I have a desk job. During these 8 hours, I get up once an hour and walk to the kitchen/bathroom/etc. Its not far, 20-30 steps. My walk, one-way to work, is approx. 20-25 minutes...so 40-50 min. roundtrip. Sometimes I walk during lunch for 15-30 min. I also walk my dog for 15-25 min. every night.

I work-out 2-5 times a week....where I actually break a sweat.

I have currently set my activity level at "light", not logging any of this walking, and only logging workouts where I break a sweat.

Do you think this is correct or should I change my activity level to sedentary and log all the walking?

Thanks!!!

Replies

  • ShrinkingNinja
    ShrinkingNinja Posts: 460 Member
    I would think that light is pretty accurate.
  • SheehyCFC
    SheehyCFC Posts: 529 Member
    That sounds right to me. Even with the sedentary desk job, the walk to/from work + every day with your dog should account for any differences.
  • sue26
    sue26 Posts: 412
    sounds correct to me, but Im no expert:smile:
  • erickirb
    erickirb Posts: 12,294 Member
    Hi all,
    I did some searching about this topic, and I know it has been beat to death, but I just have to ask for some personal feedback....what do you think my activity level should be based on the following?

    I have a desk job. During these 8 hours, I get up once an hour and walk to the kitchen/bathroom/etc. Its not far, 20-30 steps. My walk, one-way to work, is approx. 20-25 minutes...so 40-50 min. roundtrip. Sometimes I walk during lunch for 15-30 min. I also walk my dog for 15-25 min. every night.

    I work-out 2-5 times a week....where I actually break a sweat.

    I have currently set my activity level at "light", not logging any of this walking, and only logging workouts where I break a sweat.

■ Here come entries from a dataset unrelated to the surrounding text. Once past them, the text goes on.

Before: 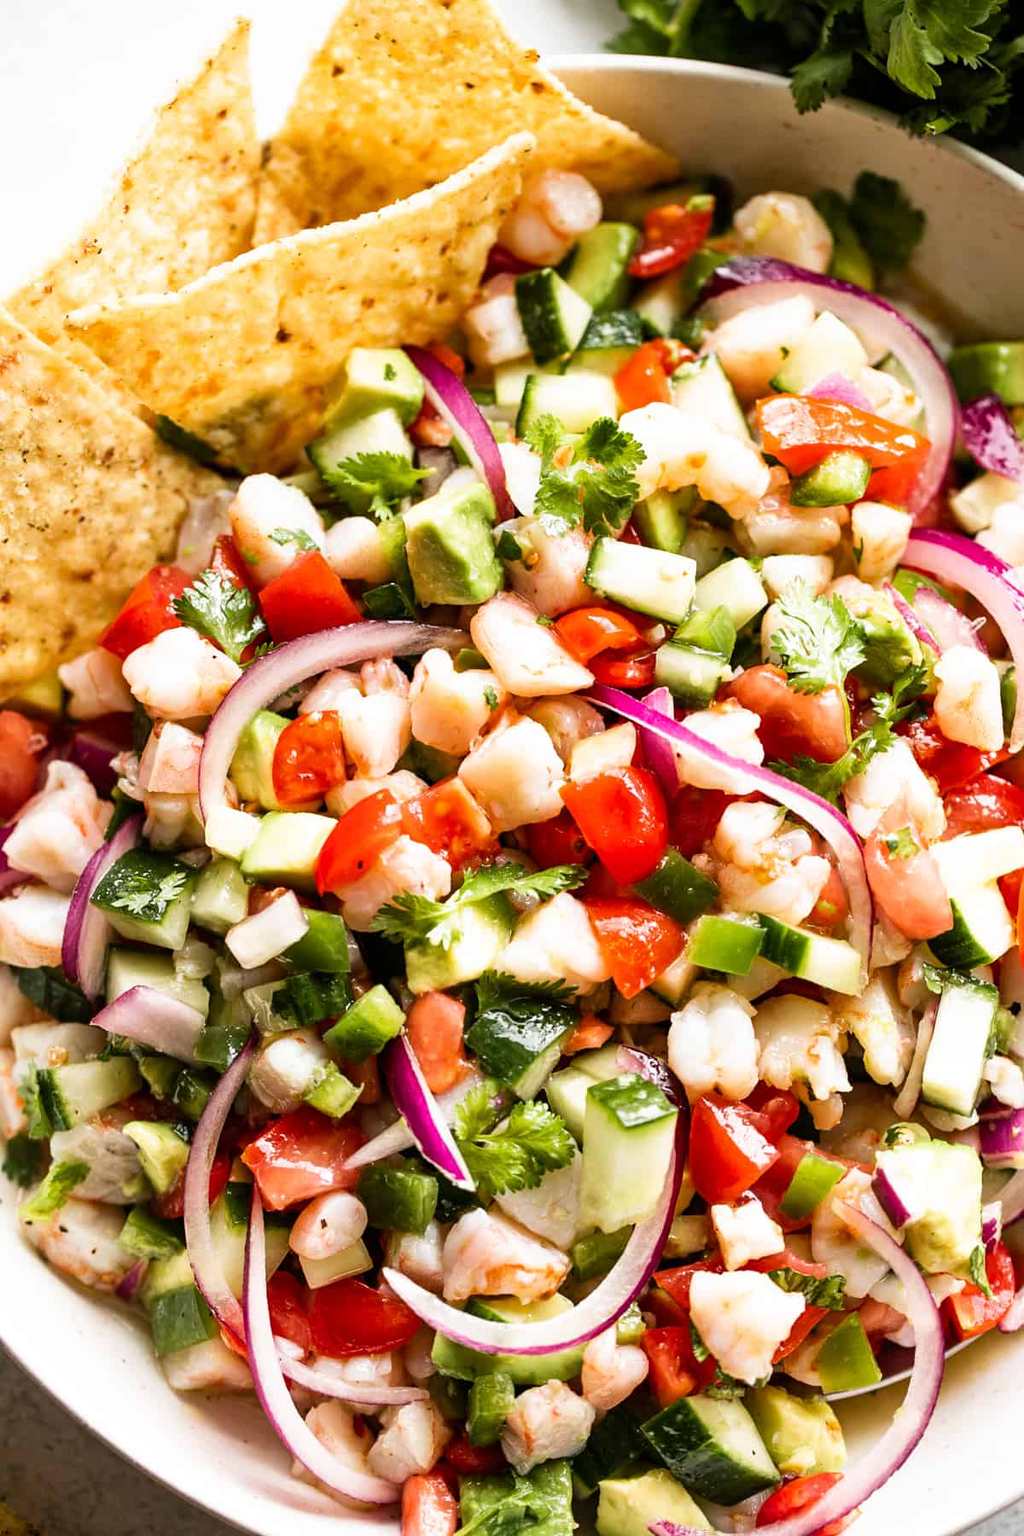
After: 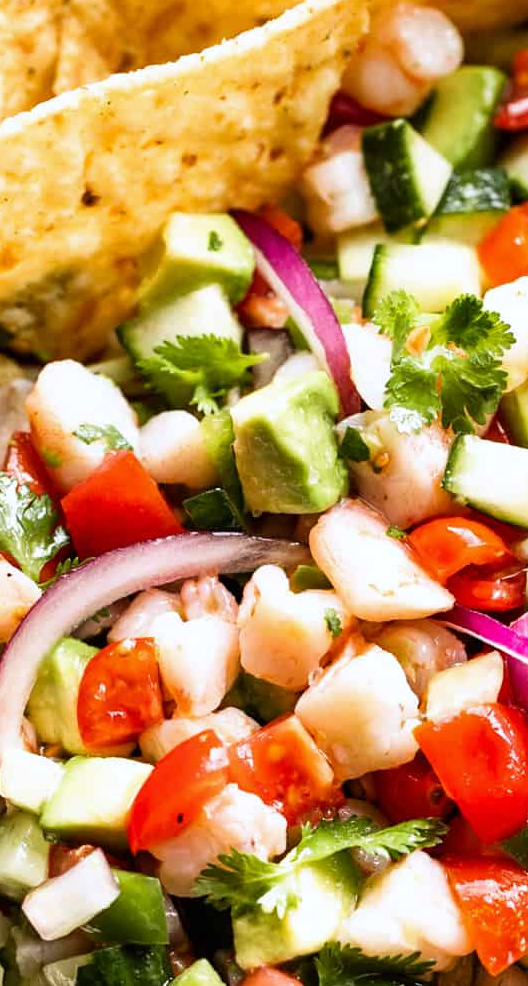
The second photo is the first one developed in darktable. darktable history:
exposure: compensate exposure bias true, compensate highlight preservation false
white balance: red 0.983, blue 1.036
crop: left 20.248%, top 10.86%, right 35.675%, bottom 34.321%
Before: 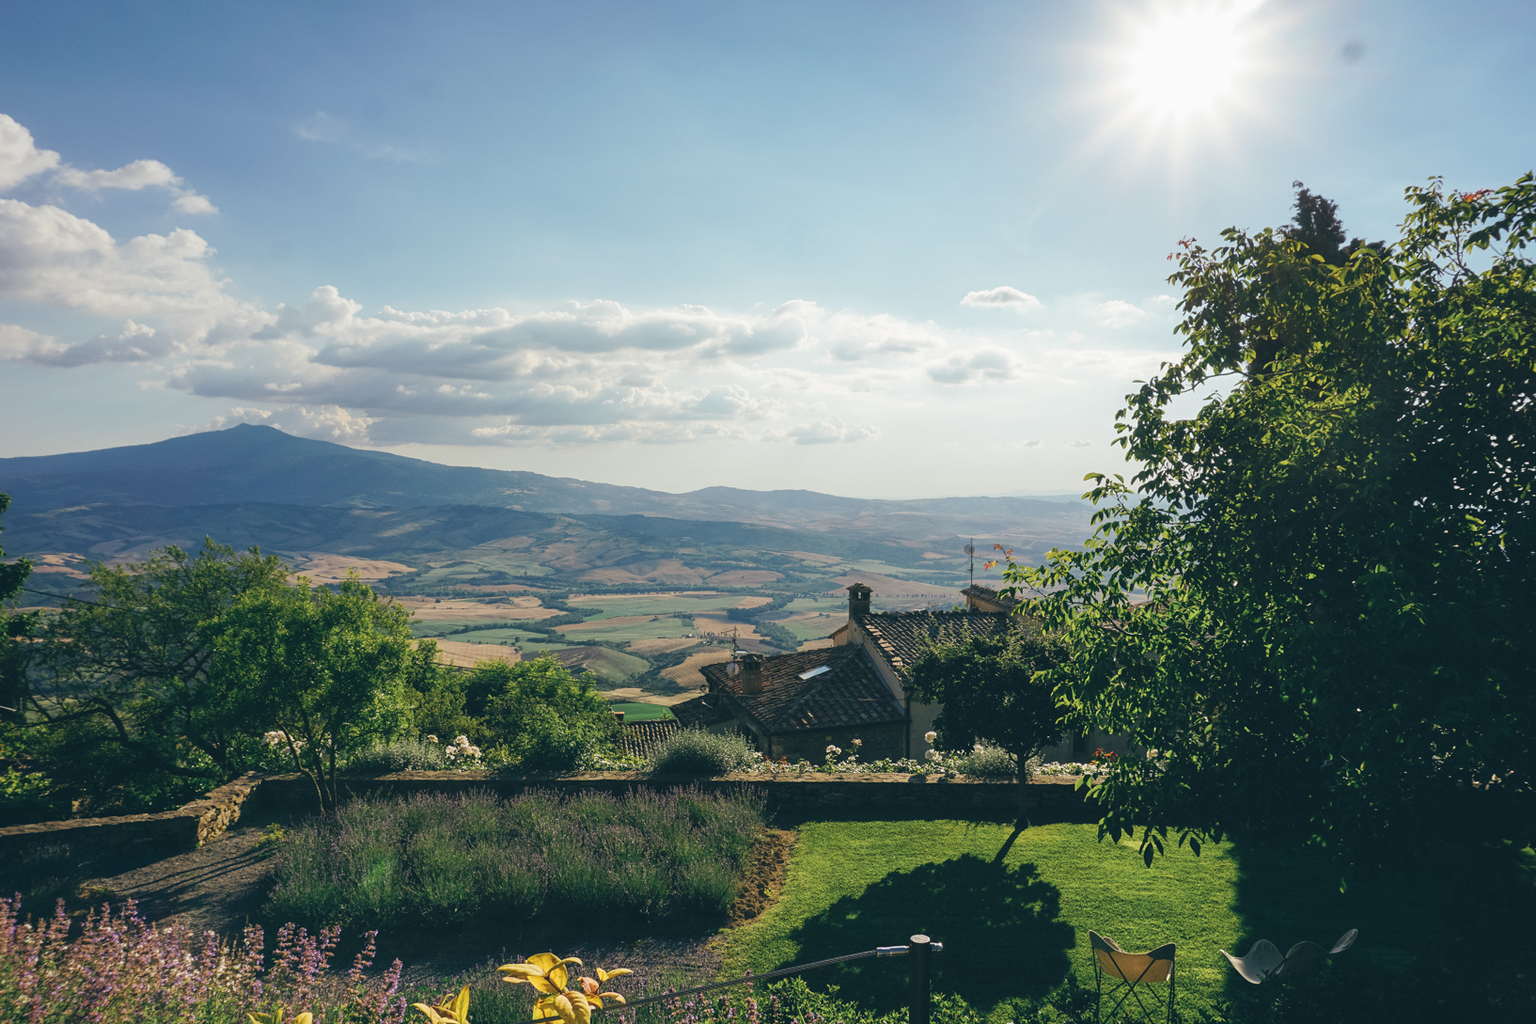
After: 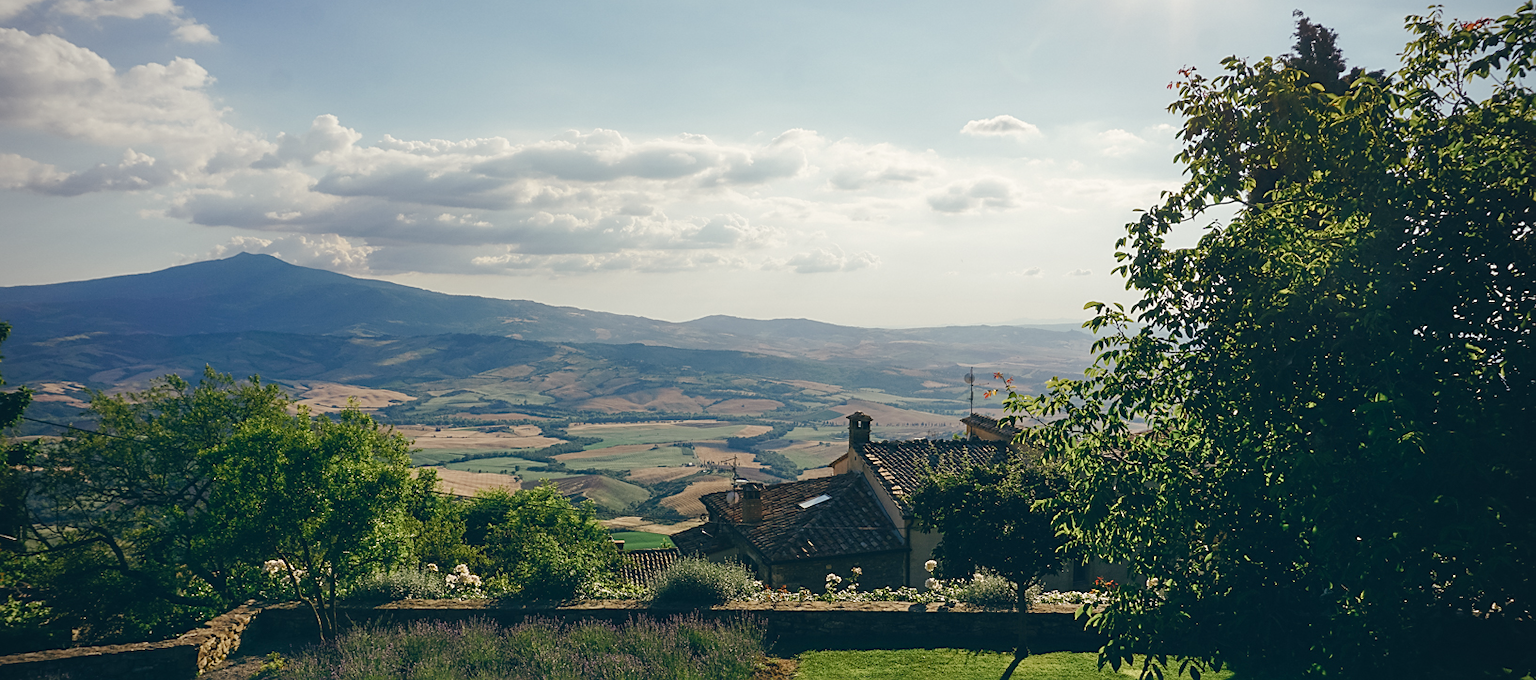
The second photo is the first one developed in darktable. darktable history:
crop: top 16.766%, bottom 16.707%
sharpen: radius 1.898, amount 0.403, threshold 1.18
vignetting: fall-off radius 64.01%, brightness -0.413, saturation -0.292
color correction: highlights a* 0.329, highlights b* 2.72, shadows a* -0.693, shadows b* -4.27
color balance rgb: power › luminance -3.601%, power › chroma 0.552%, power › hue 40.23°, perceptual saturation grading › global saturation 20%, perceptual saturation grading › highlights -50.15%, perceptual saturation grading › shadows 30.371%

    Do you think this is correct or should I change my activity level to sedentary and log all the walking?

    Thanks!!!

    Either light active and add your work out separately. or change to sedentary and log your walk to and from work, your dog walk, along with your "work-out" itself. Either way you should be at about the same caloric intake, if you eat your exercise calories as you should be.
  • jllipson
    jllipson Posts: 646
    Personally, set at sedentary, because that is what your job type is and that's how I interpret that portion, I read it as what I do for the majority of my working day.
    Then log the walking and other workout activities accordingly. There is a slow walk, moderate and others that you could figure out what your walk is and log it appropriately. Figure out your distance and amount of time it takes you as a base for how fast you are going. If it takes you 15 minutes to go 2 miles, you are walking at 8 MPH pace... there are calculators that will help you figure this, just search mph pace calculator.
  • Thanks guys....I am just torn about what to do because if I change it to sedentary its makes my cal goal from 1260 to 1200. The walking...based on 90 min. a day equals 300 calories, which ultimately means I get to eat MORE every day based on this information. I just don't want to overcompensate and not lose the weight I want.
  • llkilgore
    llkilgore Posts: 1,169 Member
    I tried to claim my daily walks as exercise so I could eat back the calories and it slowed my weight loss. I walk at a brisk pace, but I think I'd been doing it for too long and my body was too conditioned to it for it count as cardio. It hardly increases my pulse rate at all. I did lose around 10lbs when I first began walking with no other change other than swearing off carbonated beverages. But that was years ago.